Lo cierto es que la infidelidad de su marido la dispara hacia ninguna parte. Los primeros, admirables minutos muestran esa explosión de sentimientos contradictorios: basta ver su mirada inquieta, perdida quién sabe en qué disquisiciones, con esa mezcla de seriedad, malicia y misterioso mundo interior que Isabelle Huppert transmite como nadie. “Me voy”, dice. “¿A dónde?”, le preguntan, y ella responde: “Me voy, simplemente”.
George, un viejo amigo (Jean-Hughes Anglade), le sirve de confidente, ayudándola a poner los pies sobre la tierra. “No es fácil desaparecer hoy en día”, le advierte. Pero Ann no para de deshacer cuentas bancarias, tarjetas de crédito, teléfonos celulares, papeles y fotografías. No sólo eso: pianista consagrada, interrumpe su agenda de conciertos y grabaciones, embarcándose no en uno sino en varios viajes, durante los cuales va deshaciéndose de sus pertenencias y tomando distancia de sus compromisos afectivos.

Conjunto de tareas>
• A. Extrae sin cambios del fragmento sobre Ann la parte que comienza con las palabras que contienen "George, un viejo" y termina con "sus compromisos afectivos.".
• B. Según el fragmento sobre Ann, ¿qué le advierte George a Ann?
Responde basándote solo en el fragmento sobre Ann.

Datos>

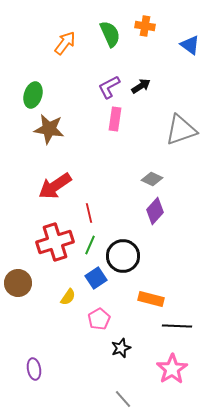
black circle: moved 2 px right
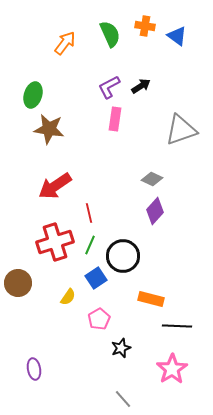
blue triangle: moved 13 px left, 9 px up
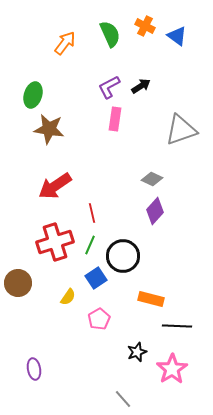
orange cross: rotated 18 degrees clockwise
red line: moved 3 px right
black star: moved 16 px right, 4 px down
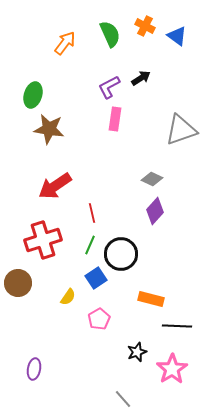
black arrow: moved 8 px up
red cross: moved 12 px left, 2 px up
black circle: moved 2 px left, 2 px up
purple ellipse: rotated 20 degrees clockwise
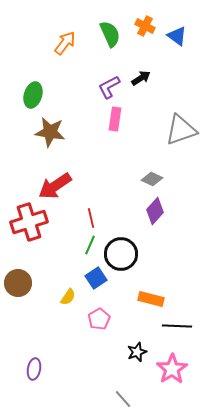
brown star: moved 1 px right, 3 px down
red line: moved 1 px left, 5 px down
red cross: moved 14 px left, 18 px up
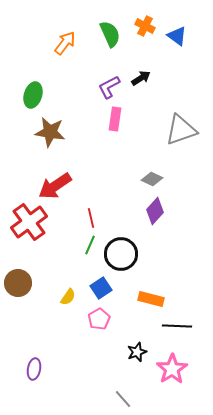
red cross: rotated 18 degrees counterclockwise
blue square: moved 5 px right, 10 px down
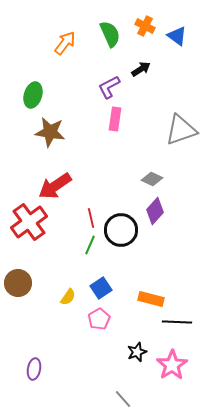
black arrow: moved 9 px up
black circle: moved 24 px up
black line: moved 4 px up
pink star: moved 4 px up
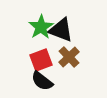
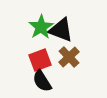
red square: moved 1 px left
black semicircle: rotated 20 degrees clockwise
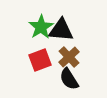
black triangle: rotated 16 degrees counterclockwise
black semicircle: moved 27 px right, 2 px up
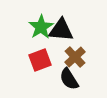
brown cross: moved 6 px right
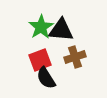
brown cross: rotated 25 degrees clockwise
black semicircle: moved 23 px left, 1 px up
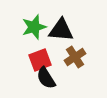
green star: moved 7 px left; rotated 15 degrees clockwise
brown cross: rotated 15 degrees counterclockwise
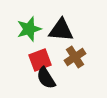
green star: moved 5 px left, 2 px down
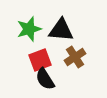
black semicircle: moved 1 px left, 1 px down
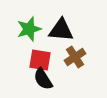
red square: rotated 30 degrees clockwise
black semicircle: moved 2 px left
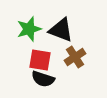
black triangle: rotated 16 degrees clockwise
black semicircle: rotated 40 degrees counterclockwise
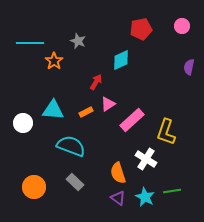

Respuestas correctas>
• A.
George, un viejo amigo (Jean-Hughes Anglade), le sirve de confidente, ayudándola a poner los pies sobre la tierra. “No es fácil desaparecer hoy en día”, le advierte. Pero Ann no para de deshacer cuentas bancarias, tarjetas de crédito, teléfonos celulares, papeles y fotografías. No sólo eso: pianista consagrada, interrumpe su agenda de conciertos y grabaciones, embarcándose no en uno sino en varios viajes, durante los cuales va deshaciéndose de sus pertenencias y tomando distancia de sus compromisos afectivos.

• B. Que no es fácil desaparecer hoy en día.